We knew that the Winograd report, investigating the failures during last summer’s war with Hizbullah, would be critical of Israel’s political and military leadership. But no one here in Israel expected a political earthquake of this magnitude.
In his brief presentation on Monday, committee chair, retired judge Eliyahu Winograd, was scathing in his remarks.
The report slammed the prime minister, Ehud Olmert, for making hasty decisions without systematically consulting others, without exploring the options available, without considering reservations that were expressed – and all this despite his lack of experience in military and foreign affairs.
Olmert, the report continued, failed to “clearly and carefully” set goals for the campaign and did not seriously consider whether his goals could be met with the methods he approved. Once it was clear that these goals were unrealistic, Olmert failed to adapt his plan. The conclusion of the committee was that: “All of these add up to a serious failure in exercising judgment, responsibility and prudence.”
The report was similarly critical of the defence minister, Amir Peretz, and the former chief of staff, Dan Halutz. However, Halutz stepped down in January and Peretz is bound to lose his party’s leadership primary at the end of the month. This means that the public’s attention is now focused squarely on Ehud Olmert.
This process of an excoriating public discussion, in order to set in motion a national house cleansing, while a familiar one to observers of Israel, is still a sight unique in the Middle East. It derives from the belief, in the word of the report itself, “that one of Israeli society’s greatest sources of strength is its being free, open and creative”. To cope with existential challenges, “Israel must be a … society which examines its achievements and, in particular, its failures, in order to improve its ability to face the future.”
So what will happen next? There are a number of possible scenarios.
Scenario 1: Olmert Quits. When a country’s leader has to go on television to say nothing more than “I’m not resigning,” the end could indeed be near. Olmert cannot simply escape by promising to implement the committee’s recommendations, because the main theme is that Olmert and Peretz must resign.
By resisting, though, Olmert has nothing to lose. At present, he is at a low point and history will judge him harshly. By holding on, he can hope something may yet happen to turn things around.

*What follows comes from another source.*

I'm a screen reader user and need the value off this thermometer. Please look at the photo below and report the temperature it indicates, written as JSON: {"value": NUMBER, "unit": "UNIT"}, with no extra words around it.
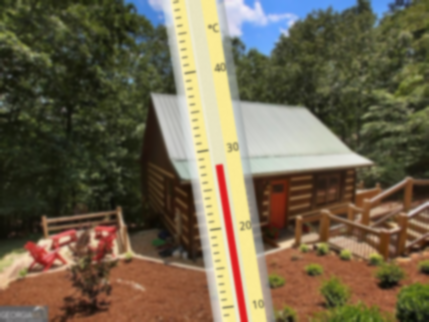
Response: {"value": 28, "unit": "°C"}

Still, realising the final Winograd report may be even harsher than this one, his advisers may knock on his door and tell him the question is no longer “if” but how and when he leaves office. In such a scenario, he may prefer to quit now rather than be humiliated by being forced to resign in a few months.
Scenario 2: A revolt in his own Kadima party. The deputy prime minister and foreign minister, Tsipi Livni, who is first in line to succeed him, is keeping quiet and has for weeks refused to openly declare her support for Olmert. While his supporters had made some headway lately in closing ranks inside Kadima, since the report was released, wider cracks have emerged. Already a Kadima Knesset member has publicly and clearly called for him to go. This could quickly avalanche, leaving Olmert virtually alone. After all, his Kadima colleagues have the most to lose, with the young party facing the possibility of extinction in the next elections. Getting him out is essential for their futures.
If he does go, Livni would take over and veteran politician Shimon Peres would be temporary party chairman until primaries are held to choose a new leader in eight weeks. Livni would probably take over leadership of the party and form the next government.
Scenario 3: New elections. If elections seemed far off before the report, the opposition has finally begun openly demanding them. Still, the basic fact remains: no coalition party wants new elections in which they would all fare poorly. And the most likely winner in the next elections, given Israel’s frustrations with Palestinian intransigence and growing Islamist radicalism, is conservative former prime minister Benjamin Netanyahu.
Olmert could try to survive but if he does, such a scenario would paralyse Israeli politics. The prime minister would be unable to take action in Gaza, Lebanon, or Iran. In comparison to his situation, a “lame duck” would look like an eagle. Because it is vital to remember that all this internal ferment is not taking place against a background of regional stability. Rather, issues of the utmost urgency are confronting the Jewish state. The Iranian nuclear threat, Iraq’s near-civil war, murmurs of a possible Syrian strike on Golan, the ongoing re-arming of Hizbullah and Hamas’s threats to resume targeting Israeli cities are all matters demanding immediate attention. The question now is whether the national calling-to-account currently taking place in Israel will produce a leadership and institutions sufficiently reinvigorated to respond effectively to these challenges, or whether it will simply be the prelude to yet another committee of inquiry.